Best of all there's no software you need to install to make it work. When you first turn your computer on, just press the key to enter the BIOS or setup program. There is normally an option to enable network boot, sometimes called "PXE". (This is an embedded Linux netboot protocol.) There will also be an option for boot order. Put the network boot option before the hard drive boot option -- that way the Core can tell the computer whether it should do a network boot or boot like normal.
If you can't figure out how to set this in your computer, you should contact the manufacturer's tech support. You can also try LinuxMCE's support and forums.
Normally, once you enable network boot in your BIOS, every time you turn on your computer it will show you this MAC Address for a few seconds. There is also an Advanced / IPs and Mac's page in the LinuxMCE Admin site that will show all the Mac Addresses in use in your home.
DHCP must be enabled on the Core to use netboot. You can do this by checking the box in the installation wizard, or after the fact from the LinuxMCE Admin web site.
Disadvantages of netbooting
Netbooting can be slower than booting from the hard drive -- depending on network speeds, it can be much slower.
In addition, if there is limited memory on the client, swap time is potentially slower over the network. The hard drive used by the peripheral PC remains on the central Core, so in effect, the effective "bus speed" becomes the data transmission speed of your network.
Lastly, unique hardware drivers and configurations for the client may not be recognized by a netboot, potentially causing a kernel panic (i.e. the hardware can't be recognized well enough to netboot the OS).
Alternatives to netbooting
This may seem like a silly section, but the creators of Pluto and LinuxMCE are enamored of the concept of netbooting. Personally, I don't like it, for the reasons listed above.
Very few PCs these days come with small hard drives, and it seems trivial to me to set up a second partition (using the Gparted Live CD, for example) on any PC that I intend to use as a Media Director. I simply install LinuxMCE on that second partition and configure it to automatically start as a Media Director.
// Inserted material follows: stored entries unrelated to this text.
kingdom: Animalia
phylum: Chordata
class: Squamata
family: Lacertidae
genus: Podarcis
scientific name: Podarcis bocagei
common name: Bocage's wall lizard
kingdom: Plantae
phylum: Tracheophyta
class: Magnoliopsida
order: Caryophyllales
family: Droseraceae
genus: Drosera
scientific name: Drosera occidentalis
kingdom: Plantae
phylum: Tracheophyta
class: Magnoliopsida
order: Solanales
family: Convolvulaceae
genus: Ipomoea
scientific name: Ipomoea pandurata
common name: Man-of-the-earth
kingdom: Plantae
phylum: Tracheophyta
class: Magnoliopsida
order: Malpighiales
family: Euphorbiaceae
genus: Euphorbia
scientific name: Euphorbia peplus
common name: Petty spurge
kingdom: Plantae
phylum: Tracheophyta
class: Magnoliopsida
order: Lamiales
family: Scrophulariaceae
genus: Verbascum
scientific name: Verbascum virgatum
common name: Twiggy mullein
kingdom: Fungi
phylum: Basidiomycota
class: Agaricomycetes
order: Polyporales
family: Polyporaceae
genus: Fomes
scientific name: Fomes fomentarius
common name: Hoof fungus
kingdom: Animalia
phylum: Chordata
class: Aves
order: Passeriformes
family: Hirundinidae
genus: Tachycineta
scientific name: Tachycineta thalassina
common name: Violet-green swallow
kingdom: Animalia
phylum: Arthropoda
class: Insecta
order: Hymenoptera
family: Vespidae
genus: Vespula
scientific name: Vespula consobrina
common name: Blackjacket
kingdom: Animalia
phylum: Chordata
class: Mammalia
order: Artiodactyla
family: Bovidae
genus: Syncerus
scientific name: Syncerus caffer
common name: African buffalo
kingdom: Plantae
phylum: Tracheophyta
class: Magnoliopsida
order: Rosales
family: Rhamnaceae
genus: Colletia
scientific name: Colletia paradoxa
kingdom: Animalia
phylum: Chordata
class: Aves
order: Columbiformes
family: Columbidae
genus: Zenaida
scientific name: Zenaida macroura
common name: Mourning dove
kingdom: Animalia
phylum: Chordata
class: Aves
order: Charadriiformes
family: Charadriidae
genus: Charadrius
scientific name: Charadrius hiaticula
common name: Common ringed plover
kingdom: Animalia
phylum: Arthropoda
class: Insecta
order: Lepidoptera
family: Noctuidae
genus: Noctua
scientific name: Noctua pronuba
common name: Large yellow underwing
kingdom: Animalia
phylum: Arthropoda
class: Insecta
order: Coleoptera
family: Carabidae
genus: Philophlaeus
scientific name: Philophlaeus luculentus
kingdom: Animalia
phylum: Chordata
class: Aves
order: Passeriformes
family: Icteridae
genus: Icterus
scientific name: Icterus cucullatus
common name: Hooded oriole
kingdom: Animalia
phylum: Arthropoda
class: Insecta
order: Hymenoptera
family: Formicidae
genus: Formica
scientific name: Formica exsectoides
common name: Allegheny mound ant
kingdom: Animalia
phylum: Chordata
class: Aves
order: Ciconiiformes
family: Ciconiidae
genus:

When I start the PC, the GRUB bootloader will give me the choice of using it as a Media Director or of using the native OS on the primary partition anyway. This is slightly less troublesome then using netboot (in which I have to change the BIOS settings), in fact.
Booting LinuxMCE from a second partition on the hard drive is far faster than performing a netboot. Furthermore, I can even disable the Kubuntu hardware auto-detection modules in order to speed up the boot process even more (but that's not a job for a newbie!)
Plug and play is great, but touch and go is better!